As a new member to this great site I would just like to say hi. I have been looking for a dedicated site like this for ages, where fellow enthusiasts can gather. So, fellow enthusiasts, I have been constructing several PDF illustrated document files from pictures I have collected and scanned over the years and finally have the software to arrange them as I wanted. The first, "Aircraft-of-WW2.pdf" , contains (at present) 292 Highly detailed side elevation Paintings, but this is being updated on a regular basis as I find newer pictures. When I suss out the software a bit more (and find the time!!) , I will add a full Specification database for each plane. The second PDF is Armoured Fighting Vehicles of WW2 whisch is also a work in progress and contains (at the moment) 300 Colour Pics. The file size of the Aircraft pdf is currently 8.32mb. I have included an image from the database, let me know if you are interested in the full PDF file.


----------



## the lancaster kicks ass (Mar 31, 2006)

it cirtainly does sound interesting........


----------



## HU_Rudel (May 29, 2006)

Hi, please can you tell me where to get a hold of that PDF file.


----------



## cheddar cheese (May 29, 2006)

Hello and welcome, it sounds good! Especially when the plane specs have been added...


----------



## the lancaster kicks ass (May 31, 2006)

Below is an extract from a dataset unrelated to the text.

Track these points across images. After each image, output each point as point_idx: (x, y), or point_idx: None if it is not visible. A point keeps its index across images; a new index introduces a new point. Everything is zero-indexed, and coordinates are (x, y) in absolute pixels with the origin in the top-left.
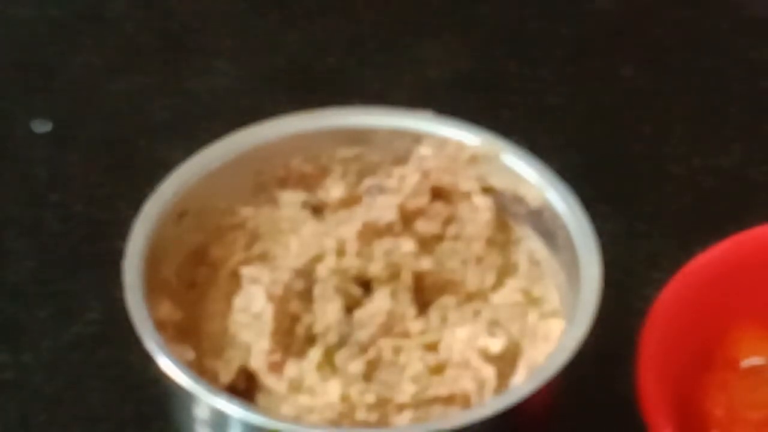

couple of months late with the welcome there  either way that's his only ever post chances are he's forgotten about us..........


----------



## chipbasschao (Jun 2, 2006)

Sorry guys...

Afraid I've got the attention span of a small child - too much to do
on the Internet for one small Human Brain!! - this Database is still
increasing in size (now 458 pictures and 13.9mb in size) but I haven't
sussed out incoporating the Database yet, but here it is anyway... 
Comments and Criticisms are welcomed, but this is STILL just a 
Hobbyist Work In Progress....ENJOY

PS - If anyone knows an Good way of working this into a Database 
using Acrobat Pro I'm ALL ears - I prefer the PDF approach as opposed
to having hundreds of Images scattered around, plus they can be 
extracted easily from the PDF if needed elsewhere... The AFV's PDF is 
12.3mb in size and Currently contains 286 Pictures, but is constantly 
being Upgraded at well....ENJOY


----------



## HU_Rudel (Jun 2, 2006)

Thanks, you really made my day by uploading this, I owe you one ...


----------